9 Add a field to hold the utterance that will be spoken

/// <summary>
/// Reference to the utterance which holds the voice and text to speak
/// </summary>
private SpeechSynthesisUtterance _mSpeechSynthesisUtterance = null;

10 Create an instance of SpeechSynthesisUtterance

// Create an instance of SpeechSynthesisUtterance
_mSpeechSynthesisPlugin.CreateSpeechSynthesisUtterance((utterance) =>
{
    //Debug.LogFormat("Utterance created: {0}", utterance._mReference);
    _mSpeechSynthesisUtterance = utterance;
});

11 Speak the utterance

// Cancel if already speaking
_mSpeechSynthesisPlugin.Cancel();

// Set the text that will be spoken
_mSpeechSynthesisPlugin.SetText(_mSpeechSynthesisUtterance, _mInputField.text);

// Use the plugin to speak the utterance
_mSpeechSynthesisPlugin.Speak(_mSpeechSynthesisUtterance);

Voice Selection Quick Setup

12 Add a field to hold the available voices

/// <summary>
/// Reference to the supported voices
/// </summary>
private VoiceResult _mVoiceResult = null;

13 Use the plugin to get the available voices

_mSpeechSynthesisPlugin.GetVoices((voiceResult) =>
{
    _mVoiceResult = voiceResult;
});

14 Select the desired voice from the voice result

if (null != _mVoiceResult &&
    null != _mVoiceResult.voices)
{
    for (int i = 0; i < _mVoiceResult.voices.Length; ++i)
    {
        Voice voice = _mVoiceResult.voices[i];
        if (null == voice)
        {
            continue;
        }
        // select voice by display name
        if (!string.IsNullOrEmpty(voice.display))
        {
            options.Add(voice.display);
        }
        // select voice by name
        else if (!string.IsNullOrEmpty(voice.name))
        {
            options.Add(voice.name);
        }
    }
}

15 Set the voice on the utterance

_mSpeechSynthesisPlugin.SetVoice(_mSpeechSynthesisUtterance, voice);

16 Set text on the utterance and call Speak

// Set the text that will be spoken
_mSpeechSynthesisPlugin.SetText(_mSpeechSynthesisUtterance, text);

// Use the plugin to speak the utterance
_mSpeechSynthesisPlugin.Speak(_mSpeechSynthesisUtterance);

Proxy Management

17 Launch the Speech Proxy

// get the singleton instance
_mSpeechSynthesisPlugin = ProxySpeechSynthesisPlugin.GetInstance();

// check the reference to the plugin
if (null != _mSpeechSynthesisPlugin)
{
    // launch the proxy
    _mSpeechSynthesisPlugin.ManagementLaunchProxy();
}

18 Set Proxy Port

int port = 5000;
_mSpeechSynthesisPlugin.ManagementSetProxyPort(port);

19 Open Browser Tab

_mSpeechSynthesisPlugin.ManagementOpenBrowserTab();

20 Close Browser Tab

_mSpeechSynthesisPlugin.ManagementCloseBrowserTab();

21 Close Proxy

_mSpeechSynthesisPlugin.ManagementCloseProxy();

Detect Synthesis On End Events

22 After the plugin is initialized, subscribe to SynthesisOnEnd events.

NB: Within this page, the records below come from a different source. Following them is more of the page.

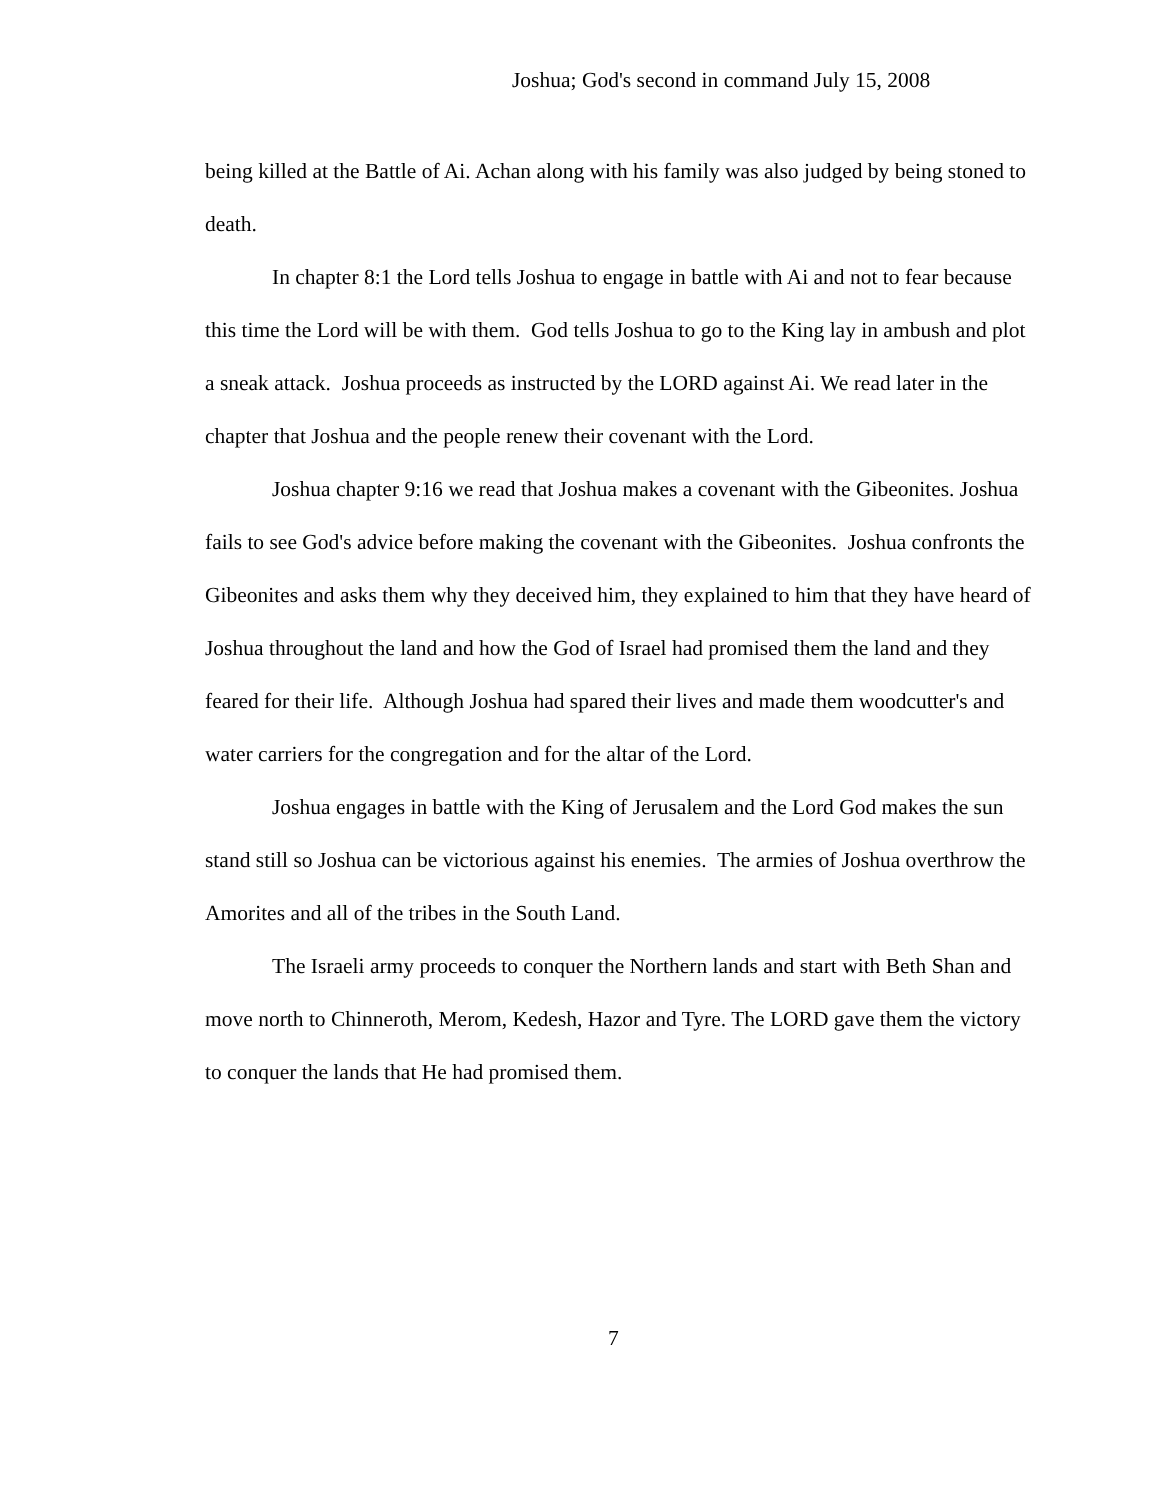Joshua; God's second in command July 15, 2008
being killed at the Battle of Ai. Achan along with his family was also judged by being stoned to death.
In chapter 8:1 the Lord tells Joshua to engage in battle with Ai and not to fear because this time the Lord will be with them. God tells Joshua to go to the King lay in ambush and plot a sneak attack. Joshua proceeds as instructed by the LORD against Ai. We read later in the chapter that Joshua and the people renew their covenant with the Lord.
Joshua chapter 9:16 we read that Joshua makes a covenant with the Gibeonites. Joshua fails to see God's advice before making the covenant with the Gibeonites. Joshua confronts the Gibeonites and asks them why they deceived him, they explained to him that they have heard of Joshua throughout the land and how the God of Israel had promised them the land and they feared for their life. Although Joshua had spared their lives and made them woodcutter's and water carriers for the congregation and for the altar of the Lord.
Joshua engages in battle with the King of Jerusalem and the Lord God makes the sun stand still so Joshua can be victorious against his enemies. The armies of Joshua overthrow the Amorites and all of the tribes in the South Land.
The Israeli army proceeds to conquer the Northern lands and start with Beth Shan and move north to Chinneroth, Merom, Kedesh, Hazor and Tyre. The LORD gave them the victory to conquer the lands that He had promised them.
7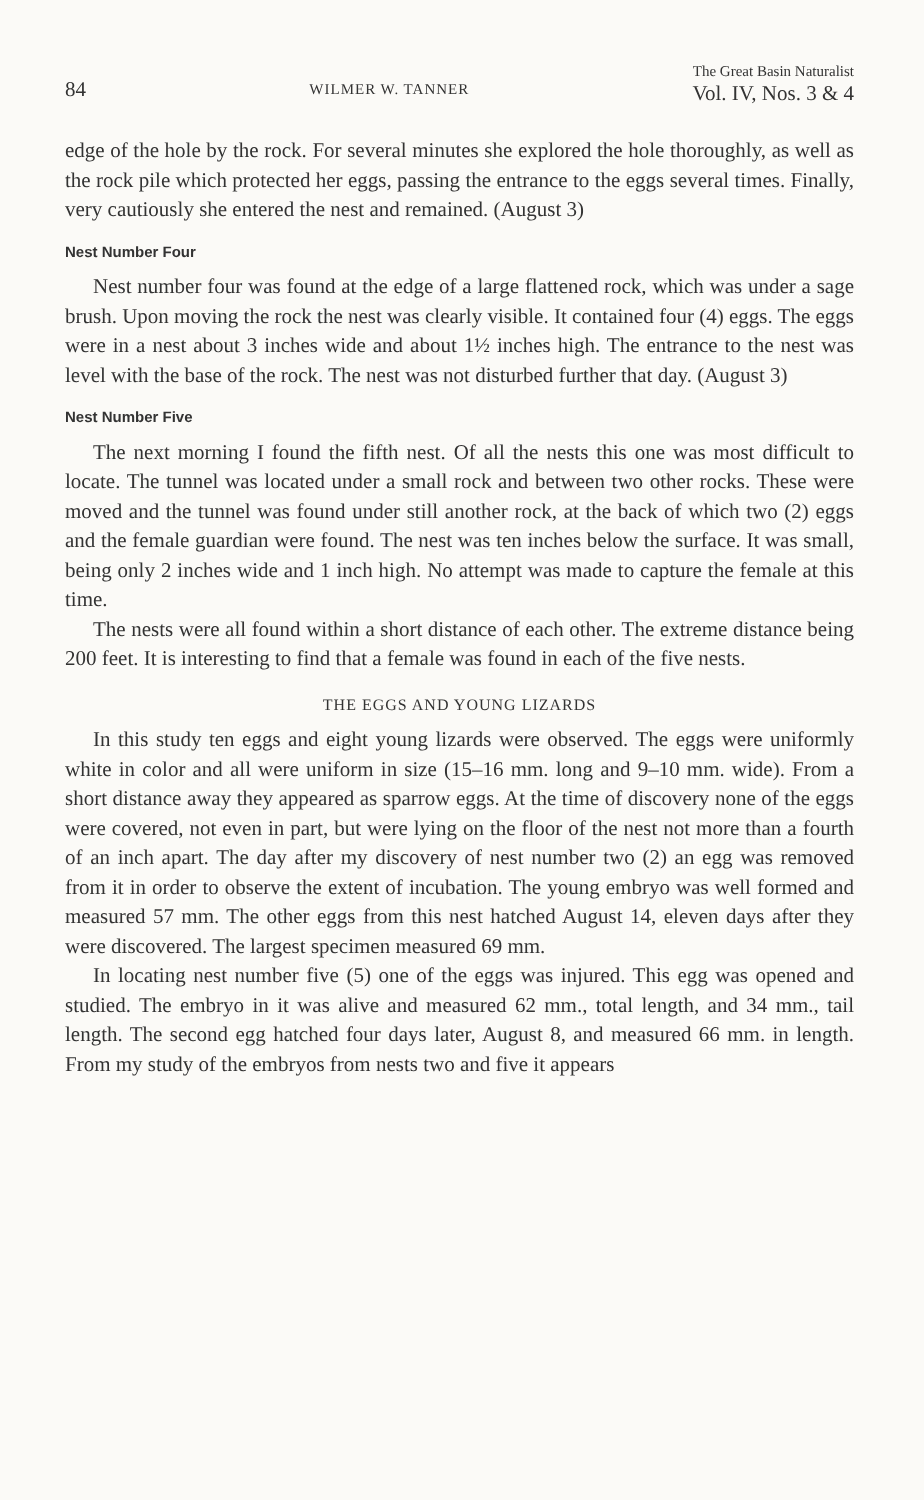84 WILMER W. TANNER The Great Basin Naturalist
Vol. IV, Nos. 3 & 4
edge of the hole by the rock. For several minutes she explored the hole thoroughly, as well as the rock pile which protected her eggs, passing the entrance to the eggs several times. Finally, very cautiously she entered the nest and remained. (August 3)
Nest Number Four
Nest number four was found at the edge of a large flattened rock, which was under a sage brush. Upon moving the rock the nest was clearly visible. It contained four (4) eggs. The eggs were in a nest about 3 inches wide and about 1½ inches high. The entrance to the nest was level with the base of the rock. The nest was not disturbed further that day. (August 3)
Nest Number Five
The next morning I found the fifth nest. Of all the nests this one was most difficult to locate. The tunnel was located under a small rock and between two other rocks. These were moved and the tunnel was found under still another rock, at the back of which two (2) eggs and the female guardian were found. The nest was ten inches below the surface. It was small, being only 2 inches wide and 1 inch high. No attempt was made to capture the female at this time.
The nests were all found within a short distance of each other. The extreme distance being 200 feet. It is interesting to find that a female was found in each of the five nests.
THE EGGS AND YOUNG LIZARDS
In this study ten eggs and eight young lizards were observed. The eggs were uniformly white in color and all were uniform in size (15–16 mm. long and 9–10 mm. wide). From a short distance away they appeared as sparrow eggs. At the time of discovery none of the eggs were covered, not even in part, but were lying on the floor of the nest not more than a fourth of an inch apart. The day after my discovery of nest number two (2) an egg was removed from it in order to observe the extent of incubation. The young embryo was well formed and measured 57 mm. The other eggs from this nest hatched August 14, eleven days after they were discovered. The largest specimen measured 69 mm.
In locating nest number five (5) one of the eggs was injured. This egg was opened and studied. The embryo in it was alive and measured 62 mm., total length, and 34 mm., tail length. The second egg hatched four days later, August 8, and measured 66 mm. in length. From my study of the embryos from nests two and five it appears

// Use this for initialization
IEnumerator Start()
{
 _mSpeechSynthesisPlugin = SpeechSynthesisUtils.GetInstance();
 if (null == _mSpeechSynthesisPlugin)
 {
  Debug.LogError("Speech Synthesis Plugin is not set!");
  yield break;
 }

 // subscribe to events
 _mSpeechSynthesisPlugin.AddListenerSynthesisOnEnd(HandleSynthesisOnEnd);
}

23 The SynthesisOnEnd callback will fire when Speak() completes

void HandleSynthesisOnEnd(SpeechSynthesisEvent speechSynthesisEvent)
{
}

Set A Default Voice

/// <summary>
/// Speak the utterance
/// </summary>
public void Speak(string text)
{
    if (null == _mSpeechSynthesisUtterance)
    {
        Debug.LogError("Utterance is not set!");
        return;
    }

    if (string.IsNullOrEmpty(text))
    {
        return;
    }

    if (!_mVoicesSet)
    {
        return;
    }

    if (!_mUtteranceSet)
    {
        return;
    }

    // set a default voice
    if (null != _mVoiceResult &&
        null != _mVoiceResult.voices &&
        _mVoiceResult.voices.Length > 0)
    {
        for (int index = 0; index < _mVoiceResult.voices.Length; ++index)
        {
            Voice voice = _mVoiceResult.voices[index];
            if (null != voice &&
                voice.name == "Google US English")
            {
                _mSpeechSynthesisPlugin.SetVoice(_mSpeechSynthesisUtterance, voice);
                break;
            }
        }
    }

    // Cancel if already speaking
    _mSpeechSynthesisPlugin.Cancel();

    // Set the text that will be spoken
    _mSpeechSynthesisPlugin.SetText(_mSpeechSynthesisUtterance, text);

    // Use the plugin to speak the utterance
    _mSpeechSynthesisPlugin.Speak(_mSpeechSynthesisUtterance);
}

Scenes

Example01 - Speech Synthesis

The scene is located at Assets/WebGLSpeechSynthesis/Scenes/Example01Synthesis.unity

The example source is located at Assets/WebGLSpeechSynthesis/Scripts/Example01Synthesis.cs.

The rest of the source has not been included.